What's Actually on Skilljar
I checked out the Anthropic Skilljar platform not because of the headlines, but to see for myself what's actually there. And I found not just a single token promo course, but a solid collection of free training on Claude, Claude Code, API, and the Model Context Protocol.
In fact, there are at least 11 courses currently visible on the official platform. Third-party sources mention 13 or even 15, but I'd stick to a conservative number: fewer are officially confirmed, and it seems the catalog is expanding on the fly.
What caught my eye wasn't the number, but the content. There's a Claude 101 for a basic introduction, Building with the Claude API for developers, separate tracks for Claude Code, Introduction to Model Context Protocol, advanced materials on MCP, plus AI Fluency courses for various roles.
In other words, it’s not just “here’s a model, figure it out yourself.” Anthropic carefully guides users, developers, and teams looking to implement AI automation without the chaos.
What’s in It for Tech Experts, Not Just Listeners
I paid special attention to the technical courses. Building with the Claude API looks like a solid starting point for those who want to do more than just play with a chatbot and actually build a working service on their API. The tracks on Claude Code and MCP are closer to real-world AI architecture, where the model needs to connect to files, tools, repositories, and internal services.
The MCP course is particularly telling. If you're building an AI integration, the topic of tools, resources, and prompts as a standardized protocol is no longer something to put off “for later.” I see the market slowly moving in this direction: less custom glue code, more repeatable integration patterns.
There's also a nice practical layer: interactive modules, progress tracking, quizzes, and certificates. I won't say a certificate magically makes someone a strong engineer, but it's convenient for internal team training. Especially when you need to quickly level up the team's knowledge base without writing a 40-page internal course.
Why This Matters for Business, Not Just Developers
I often see the same problem: a company wants to implement AI, but knowledge within the team is fragmented.

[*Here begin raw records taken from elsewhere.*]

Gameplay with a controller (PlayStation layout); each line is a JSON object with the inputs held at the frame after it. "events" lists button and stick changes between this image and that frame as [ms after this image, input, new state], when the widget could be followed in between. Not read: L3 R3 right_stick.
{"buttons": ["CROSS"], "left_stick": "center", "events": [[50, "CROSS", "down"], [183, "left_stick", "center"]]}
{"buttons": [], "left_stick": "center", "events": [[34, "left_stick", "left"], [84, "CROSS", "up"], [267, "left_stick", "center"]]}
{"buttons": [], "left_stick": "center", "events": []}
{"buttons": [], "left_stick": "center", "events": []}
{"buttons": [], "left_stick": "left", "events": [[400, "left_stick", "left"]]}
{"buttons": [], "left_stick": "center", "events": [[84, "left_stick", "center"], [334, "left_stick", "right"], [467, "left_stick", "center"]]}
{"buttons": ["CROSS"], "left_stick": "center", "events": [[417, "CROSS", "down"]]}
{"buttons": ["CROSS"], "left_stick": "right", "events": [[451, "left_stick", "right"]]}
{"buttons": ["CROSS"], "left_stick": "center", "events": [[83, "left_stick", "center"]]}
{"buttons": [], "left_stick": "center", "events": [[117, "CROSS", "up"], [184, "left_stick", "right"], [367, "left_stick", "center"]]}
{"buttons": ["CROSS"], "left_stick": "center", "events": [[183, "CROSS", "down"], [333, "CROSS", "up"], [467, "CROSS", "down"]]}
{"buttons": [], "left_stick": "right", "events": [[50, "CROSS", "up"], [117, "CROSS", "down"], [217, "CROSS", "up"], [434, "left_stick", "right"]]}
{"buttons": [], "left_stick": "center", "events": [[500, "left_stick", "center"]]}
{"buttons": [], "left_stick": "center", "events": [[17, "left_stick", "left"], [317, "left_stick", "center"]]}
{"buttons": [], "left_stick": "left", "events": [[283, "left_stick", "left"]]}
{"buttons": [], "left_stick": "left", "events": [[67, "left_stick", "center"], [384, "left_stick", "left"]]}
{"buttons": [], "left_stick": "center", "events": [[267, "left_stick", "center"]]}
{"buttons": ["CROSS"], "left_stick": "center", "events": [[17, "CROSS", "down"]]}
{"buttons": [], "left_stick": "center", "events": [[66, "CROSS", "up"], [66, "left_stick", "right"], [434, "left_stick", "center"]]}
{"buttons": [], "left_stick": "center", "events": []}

One person is already building agents, another still confuses an API with a web interface, and a third has no idea where the demo ends and production begins.
This is where courses from the vendor really save time. They won't replace the development of AI solutions tailored to your processes, but they cut through the noise and create a common language for the team. After this, it's much easier to discuss an MCP server, context window, tool calling, or AI automation without needing to translate technical concepts into "plain English" ten times.
Those who build systematically will win: product teams, integrators, tech leads, and internal R&D. Those who still treat models like a magical black box, hoping a single prompt will replace architecture, will lose.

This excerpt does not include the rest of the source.